Honestly, it’s working. The woman’s wows seem genuine when he mentions the locations he flies out to for some manner of investment banking—meetings in Singapore, in Rome. She even giggles when he interjects some especially colorful commentary on his coworkers into his story of closing a Wall Street deal. His emphases feel pompous and overdone, but he sounds . . . confident.

It’s foreign to me, despite this guy’s career not being too far from the years in which I’ve devoted thousands of billable hours to the CEOs and conglomerates my firm represents. I feel skillful, sure, but not exactly fascinating. It’s probably just insecurity whispering in my ear, but it’s easy to fear Eliza sees in me something of a cliché. One more gray suit, one more cog in a machine irrelevant to her pursuits. It’s a reason I stopped bringing up my work in conversations with her. Like lawyers, finance dudes don’t exactly have the greatest reputation in the dating scene, but—the subject of our eavesdropping makes me wonder if maybe it’s possible for my kind of profession to seem interesting instead of just irritating.

Finally, our food comes. I dig in, feeling the increasing weight of the pressure to recapture our banter from moments ago. It wasn’t easy to keep up with Eliza’s wit then. Now, it’s even harder. I wish David were still here, his comfortably third-wheeling presence relieving some of the expectation.

“How’s your room?” she asks.

I put down my half-finished slider, feeling my hunger subside.

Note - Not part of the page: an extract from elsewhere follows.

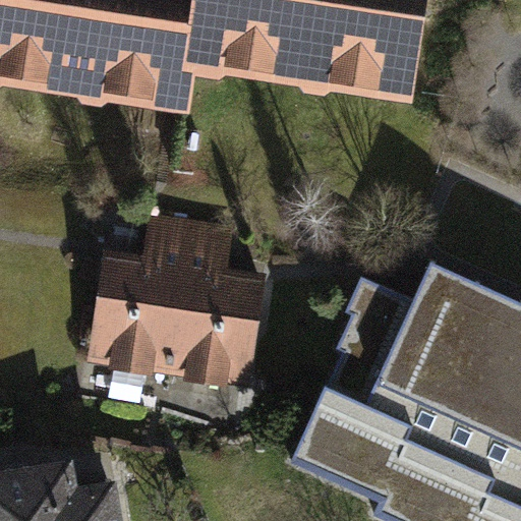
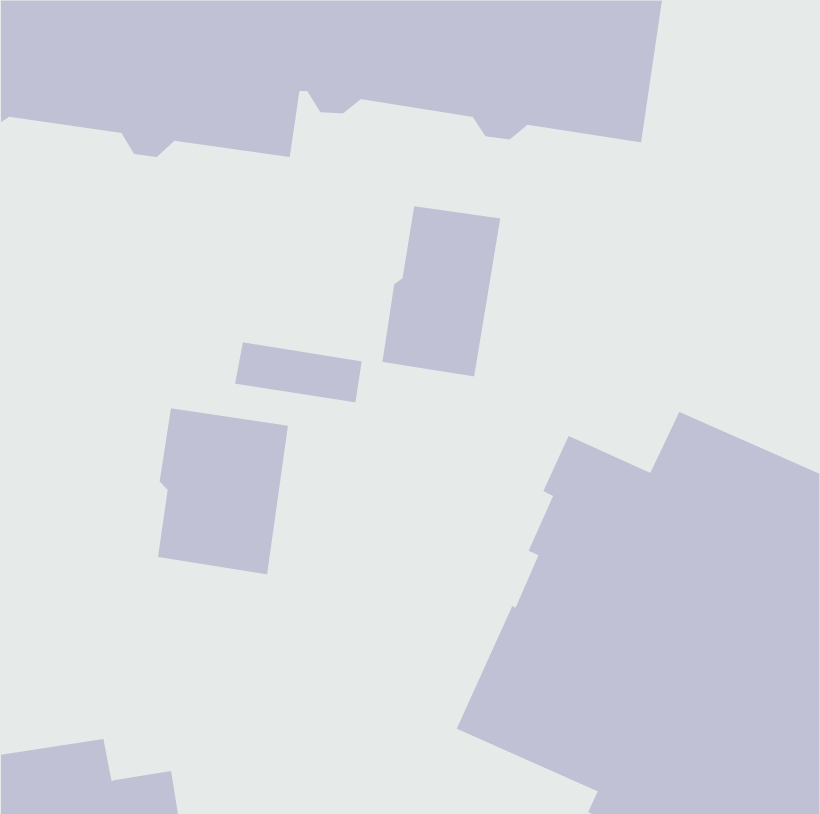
building: none -> [382,205,501,377]
building: [170,274,260,379] -> none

The casualness of her question is head-spinning. Your room? Like we’re colleagues reaching for small talk in between sales presentations. Truthfully, I’m still not very sure of my feelings on our unique lodgings—I’m one part not thrilled to bring our issues out into the open, one part willing to walk into the sun if Eliza wanted me to.

So instead, I reach for pleasantry to match hers. “You could have had the suite, you know. If you wanted.”

“I know,” Eliza replies. “I was just asking to make conversation.”

I blink. More inexplicable nonchalance. But then, we did just have a very weird make-believe session where we got “introduced” to each other. I guess we can pretend chatting about our rooms, plural, is normal, too. “The suite is fantastic. Unbelievable,” I say, omitting the fact I didn’t want to spend one second more than I had to there. “How’s your room?”

“Very pleasant,” Eliza answers.

I finish off my first slider.

“Are we going to talk about how you told that man you didn’t have a wife?” she asks calmly.

I choke on my miniature hamburger. Regaining control of my windpipe, I face her. Eliza watches me with emotionless curiosity, the reflected light fixtures twinkling in her gray eyes. I decide not to give her the defensive reply she’s no doubt expecting. I’ve cut apart more complex issues in court. I can certainly find the nuances when I’m litigating for myself. “I didn’t tell him that,” I say evenly. “I told him my wife wasn’t with me. He reasonably drew his own conclusions.”